The success of collaborative innovation is not only dependent on the partners involved in the collaboration. It is also highly affected by governance frameworks and other external impacts.
The experiences from the RiConfigure Social Labs and Dialogue Days suggest a list of external factors that partners in a collaboration should pay attention to:
- A fragmented landscape – partners should be aware that confusing funding landscapes, bureaucratic impediments, and conflicts of competence among different governance actors constitute a potential risk to the establishment and sustainability of collaborations.
- A lack of supporting policies – involving civil society in collaborative innovation requires and extra effort as it is not straight forwardly supported by the existing governance structures. This leaves a bigger role for individual commitment and motivation.

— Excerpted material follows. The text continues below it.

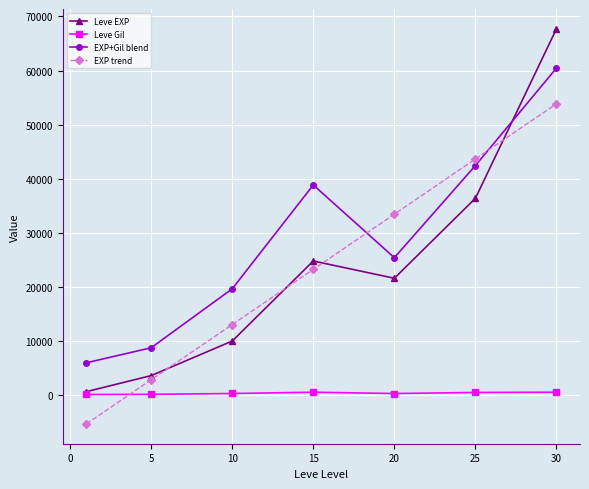

What is the difference between the maximum and minimum values in the EXP+Gil blend series?

54500.0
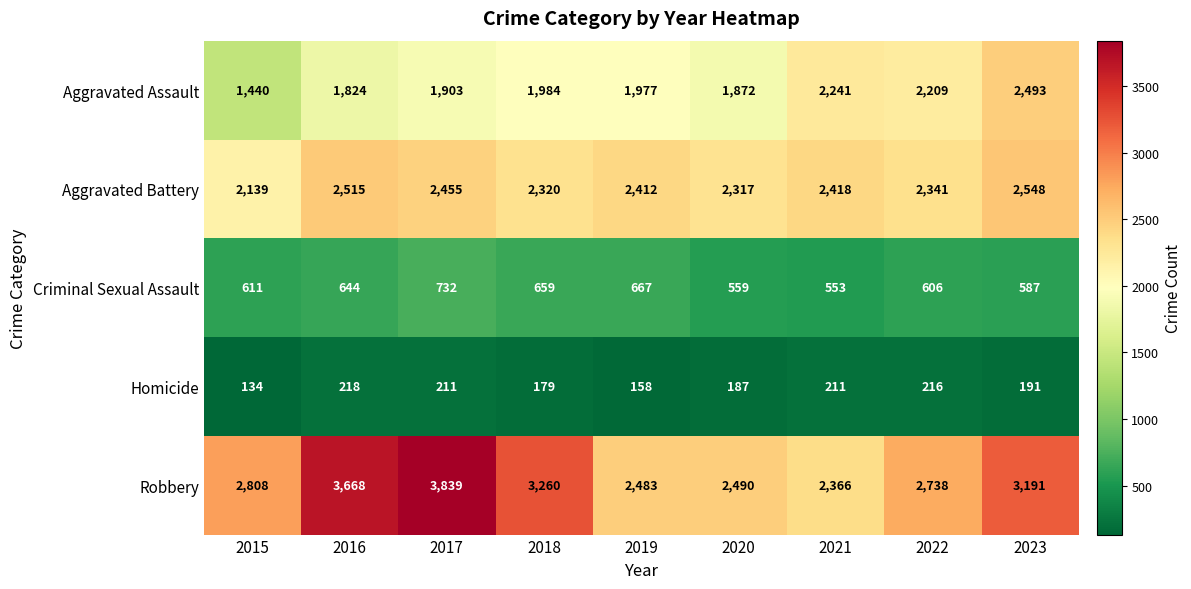

What is the total value across all series at 2015?

7132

- The role of the initiating actor(s) – the initiating actor(s) has shown to be central to the characteristics of collaborative innovation depending on the nature of the actor(s), the sector in which it acts, and its motivation for initiating the collaboration.
- Process – partners should conceive collaborative innovation as an on-going coalition building process rather than an entity that it established at a certain point of time.
- Communication – in order to enhance collaborative innovation, partners should actively communicate how cross-sector collaboration with multiple actors improve one’s work.
In addition to this, participants of the RiConfigure Dialogue provided the following recommendations for policy that could support collaborative innovation:
- Flexibility in funding schemes that mirror the required flexibility of project planning in cross-sector collaboration.
- Alternative control measures with a larger focus on project development as opposed to final results.
- A larger degree of trust in the organizations receiving funding.